[Required work]
Please give all of the data again, character for character, and drop the pictures.

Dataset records
□ □ □ □ □

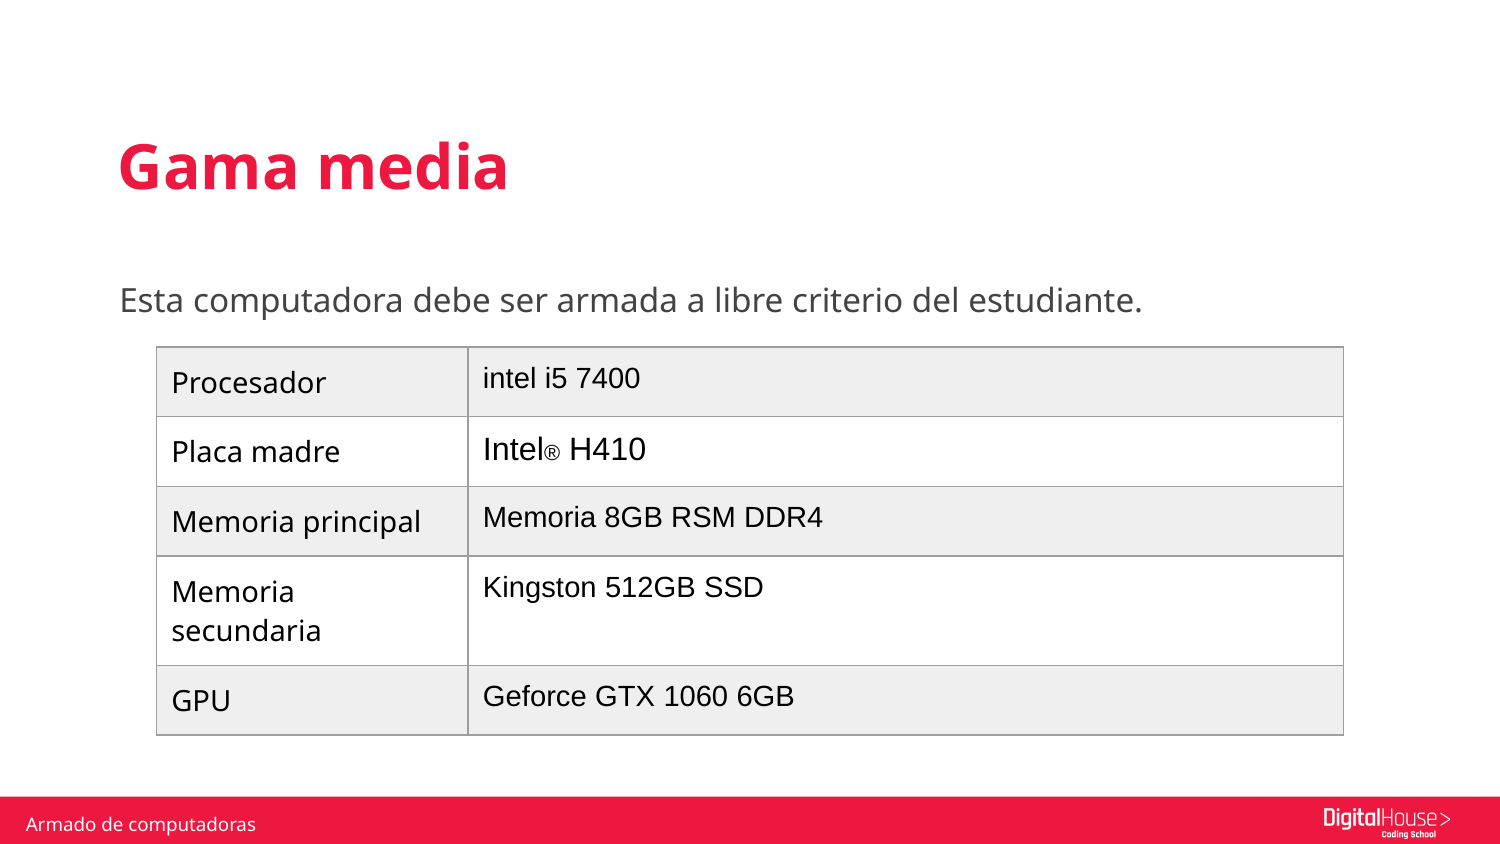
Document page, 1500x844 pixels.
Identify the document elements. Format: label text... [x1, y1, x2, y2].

table_header Procesador [157, 348, 467, 416]
table_cell Kingston 512GB SSD [469, 557, 1343, 665]
text_box Esta computadora debe ser armada a libre criterio del estudiante. [104, 251, 1429, 297]
table_cell Geforce GTX 1060 6GB [469, 666, 1343, 734]
table_cell Placa madre [157, 417, 467, 486]
table_header intel i5 7400 [469, 348, 1343, 416]
table_cell Memoria principal [157, 487, 467, 555]
table_cell Memoria secundaria [157, 557, 467, 665]
table_cell Intel® H410 [469, 417, 1343, 486]
picture [1324, 808, 1450, 839]
text_box [167, 297, 659, 346]
table_cell Memoria 8GB RSM DDR4 [469, 487, 1343, 555]
text_box Gama media [104, 99, 1365, 240]
table_cell GPU [157, 666, 467, 734]
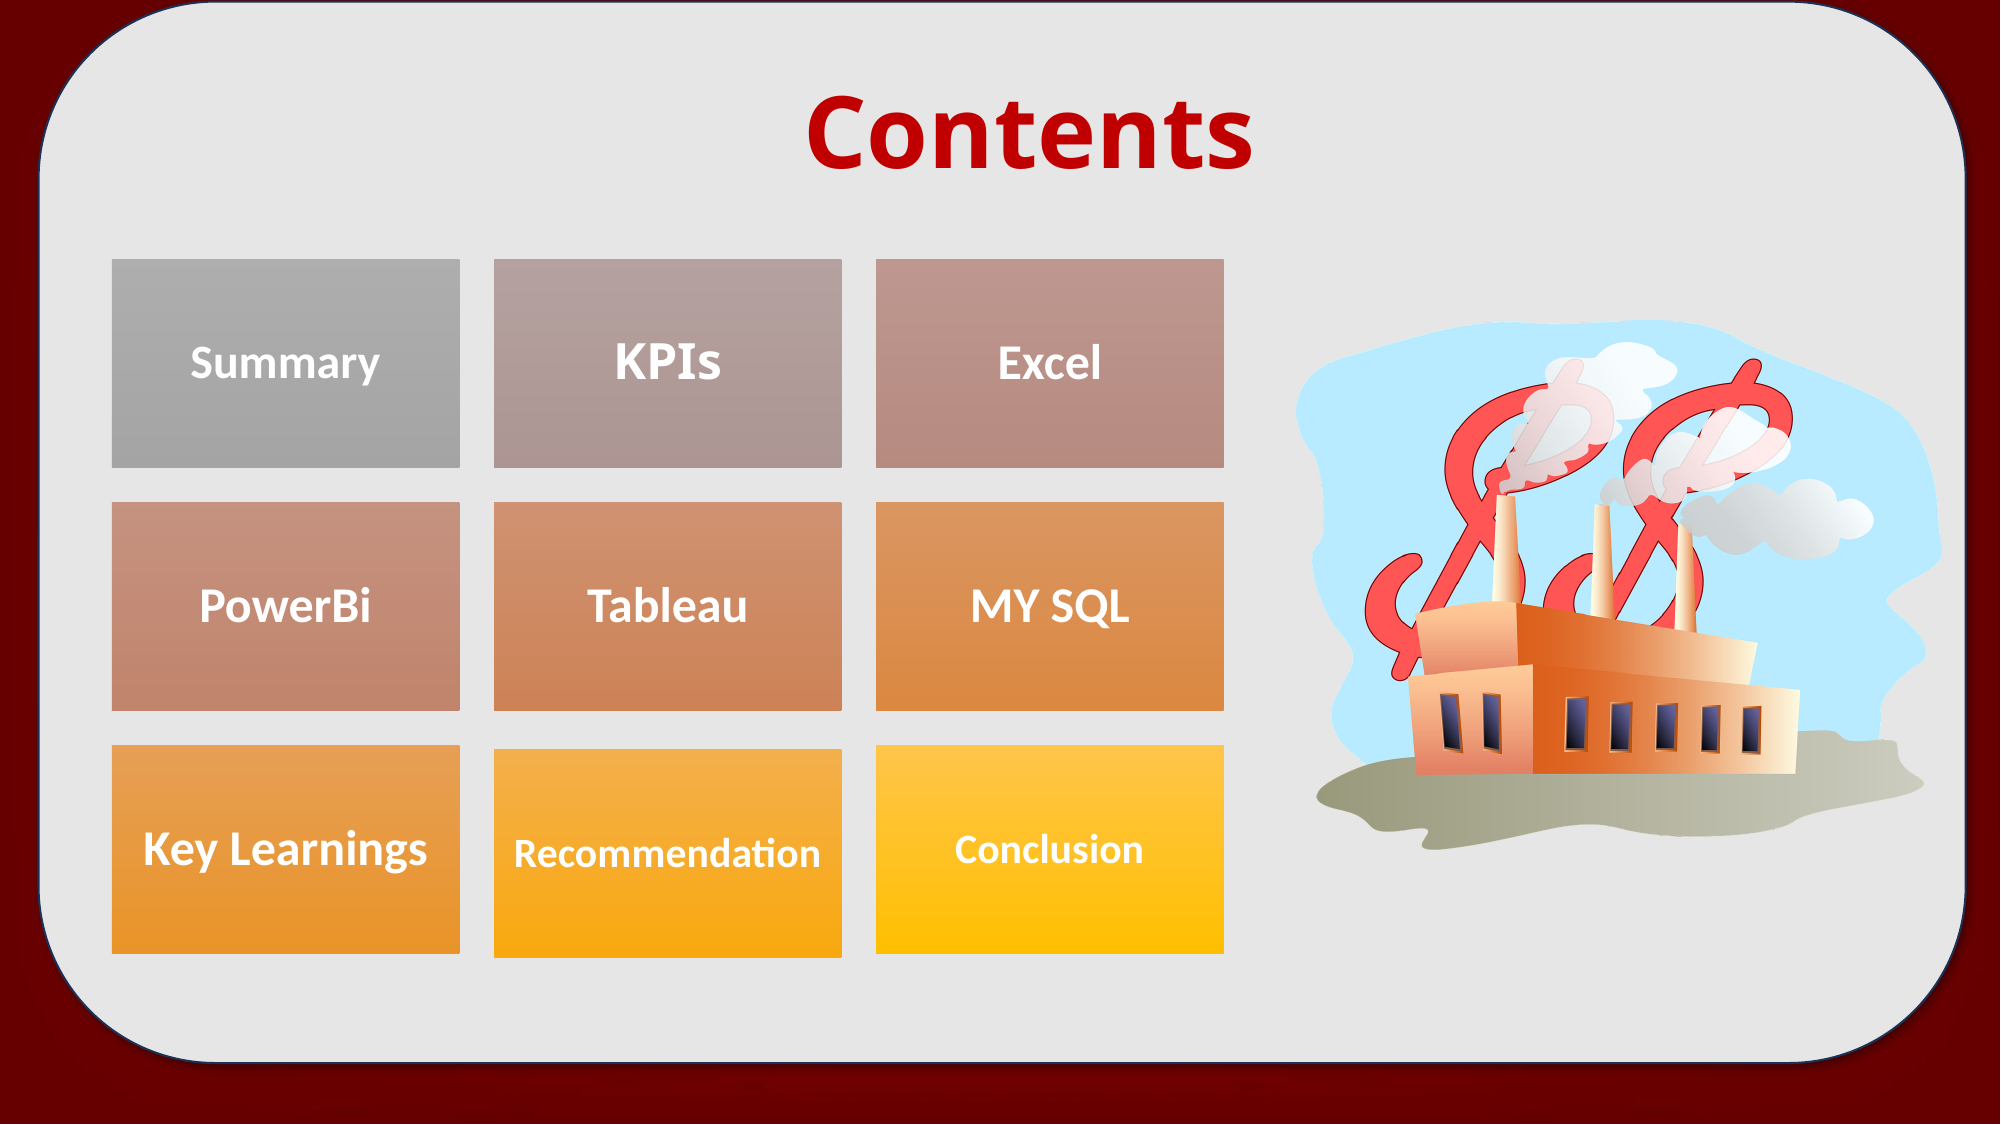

□ □ □ □ □

[Solution to the exercise]
Document page, 1500x844 pixels.
Identify the document elements. Format: label text... [x1, y1, x2, y2].

table_header Procesador [157, 348, 467, 416]
table_cell Kingston 512GB SSD [469, 557, 1343, 665]
text_box Esta computadora debe ser armada a libre criterio del estudiante. [104, 251, 1429, 297]
table_cell Geforce GTX 1060 6GB [469, 666, 1343, 734]
table_cell Placa madre [157, 417, 467, 486]
table_header intel i5 7400 [469, 348, 1343, 416]
table_cell Memoria principal [157, 487, 467, 555]
table_cell Memoria secundaria [157, 557, 467, 665]
table_cell Intel® H410 [469, 417, 1343, 486]
picture [1324, 808, 1450, 839]
text_box [167, 297, 659, 346]
table_cell Memoria 8GB RSM DDR4 [469, 487, 1343, 555]
text_box Gama media [104, 99, 1365, 240]
table_cell GPU [157, 666, 467, 734]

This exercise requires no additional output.